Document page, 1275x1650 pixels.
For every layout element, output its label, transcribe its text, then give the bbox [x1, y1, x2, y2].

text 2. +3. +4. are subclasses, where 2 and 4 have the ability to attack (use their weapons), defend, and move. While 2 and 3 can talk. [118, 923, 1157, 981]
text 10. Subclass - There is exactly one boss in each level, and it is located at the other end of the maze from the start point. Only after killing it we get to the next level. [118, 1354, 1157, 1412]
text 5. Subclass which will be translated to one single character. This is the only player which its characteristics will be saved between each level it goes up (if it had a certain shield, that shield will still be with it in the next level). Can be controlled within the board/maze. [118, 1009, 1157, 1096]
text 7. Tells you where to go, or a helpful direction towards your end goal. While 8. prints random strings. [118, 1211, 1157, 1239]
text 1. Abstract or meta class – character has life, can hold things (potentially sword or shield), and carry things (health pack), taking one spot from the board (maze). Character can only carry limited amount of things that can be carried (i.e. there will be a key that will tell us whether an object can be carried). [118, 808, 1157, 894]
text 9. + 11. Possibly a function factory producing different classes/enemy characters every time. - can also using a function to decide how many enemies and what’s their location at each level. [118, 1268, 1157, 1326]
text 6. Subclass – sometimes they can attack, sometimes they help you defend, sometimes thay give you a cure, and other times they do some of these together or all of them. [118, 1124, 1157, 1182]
--------------------------------
▶ _Job_
Can you update all of the rows above so that every "maze" reads "labyrinth", with everything else left as it is?

▶ _The answer_
Document page, 1275x1650 pixels.
For every layout element, output its label, transcribe its text, then give the bbox [x1, y1, x2, y2].

text 2. +3. +4. are subclasses, where 2 and 4 have the ability to attack (use their weapons), defend, and move. While 2 and 3 can talk. [118, 923, 1157, 981]
text 10. Subclass - There is exactly one boss in each level, and it is located at the other end of the labyrinth from the start point. Only after killing it we get to the next level. [118, 1354, 1157, 1412]
text 5. Subclass which will be translated to one single character. This is the only player which its characteristics will be saved between each level it goes up (if it had a certain shield, that shield will still be with it in the next level). Can be controlled within the board/labyrinth. [118, 1009, 1157, 1096]
text 7. Tells you where to go, or a helpful direction towards your end goal. While 8. prints random strings. [118, 1211, 1157, 1239]
text 1. Abstract or meta class – character has life, can hold things (potentially sword or shield), and carry things (health pack), taking one spot from the board (labyrinth). Character can only carry limited amount of things that can be carried (i.e. there will be a key that will tell us whether an object can be carried). [118, 808, 1157, 894]
text 9. + 11. Possibly a function factory producing different classes/enemy characters every time. - can also using a function to decide how many enemies and what’s their location at each level. [118, 1268, 1157, 1326]
text 6. Subclass – sometimes they can attack, sometimes they help you defend, sometimes thay give you a cure, and other times they do some of these together or all of them. [118, 1124, 1157, 1182]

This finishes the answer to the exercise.